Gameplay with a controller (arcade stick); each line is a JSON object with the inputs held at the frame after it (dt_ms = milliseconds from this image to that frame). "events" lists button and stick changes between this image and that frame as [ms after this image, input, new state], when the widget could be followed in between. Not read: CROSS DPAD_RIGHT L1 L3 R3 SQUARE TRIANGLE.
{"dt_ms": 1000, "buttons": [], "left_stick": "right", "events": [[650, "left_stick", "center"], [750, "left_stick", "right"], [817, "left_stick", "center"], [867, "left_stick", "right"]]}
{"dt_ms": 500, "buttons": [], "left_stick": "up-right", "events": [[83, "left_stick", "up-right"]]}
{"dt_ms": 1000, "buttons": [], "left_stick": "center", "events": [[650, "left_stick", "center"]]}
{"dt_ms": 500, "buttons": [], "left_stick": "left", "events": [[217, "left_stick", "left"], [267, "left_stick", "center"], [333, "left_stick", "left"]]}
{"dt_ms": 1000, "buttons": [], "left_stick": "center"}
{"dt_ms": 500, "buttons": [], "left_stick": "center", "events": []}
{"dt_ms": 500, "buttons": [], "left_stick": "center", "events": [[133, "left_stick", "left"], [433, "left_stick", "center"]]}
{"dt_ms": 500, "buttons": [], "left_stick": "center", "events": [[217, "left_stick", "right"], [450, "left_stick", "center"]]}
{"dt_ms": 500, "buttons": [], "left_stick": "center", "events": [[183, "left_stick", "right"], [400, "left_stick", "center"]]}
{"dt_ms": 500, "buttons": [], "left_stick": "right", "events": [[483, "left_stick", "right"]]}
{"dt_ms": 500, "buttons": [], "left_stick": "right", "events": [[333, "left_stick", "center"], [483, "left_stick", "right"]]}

•••

Exercise directions: Repeat the records. Match them exactly.

Answer box:
Gameplay with a controller (arcade stick); each line is a JSON object with the inputs held at the frame after it (dt_ms = milliseconds from this image to that frame). "events" lists button and stick changes between this image and that frame as [ms after this image, input, new state], when the widget could be followed in between. Not read: CROSS DPAD_RIGHT L1 L3 R3 SQUARE TRIANGLE.
{"dt_ms": 1000, "buttons": [], "left_stick": "right", "events": [[650, "left_stick", "center"], [750, "left_stick", "right"], [817, "left_stick", "center"], [867, "left_stick", "right"]]}
{"dt_ms": 500, "buttons": [], "left_stick": "up-right", "events": [[83, "left_stick", "up-right"]]}
{"dt_ms": 1000, "buttons": [], "left_stick": "center", "events": [[650, "left_stick", "center"]]}
{"dt_ms": 500, "buttons": [], "left_stick": "left", "events": [[217, "left_stick", "left"], [267, "left_stick", "center"], [333, "left_stick", "left"]]}
{"dt_ms": 1000, "buttons": [], "left_stick": "center"}
{"dt_ms": 500, "buttons": [], "left_stick": "center", "events": []}
{"dt_ms": 500, "buttons": [], "left_stick": "center", "events": [[133, "left_stick", "left"], [433, "left_stick", "center"]]}
{"dt_ms": 500, "buttons": [], "left_stick": "center", "events": [[217, "left_stick", "right"], [450, "left_stick", "center"]]}
{"dt_ms": 500, "buttons": [], "left_stick": "center", "events": [[183, "left_stick", "right"], [400, "left_stick", "center"]]}
{"dt_ms": 500, "buttons": [], "left_stick": "right", "events": [[483, "left_stick", "right"]]}
{"dt_ms": 500, "buttons": [], "left_stick": "right", "events": [[333, "left_stick", "center"], [483, "left_stick", "right"]]}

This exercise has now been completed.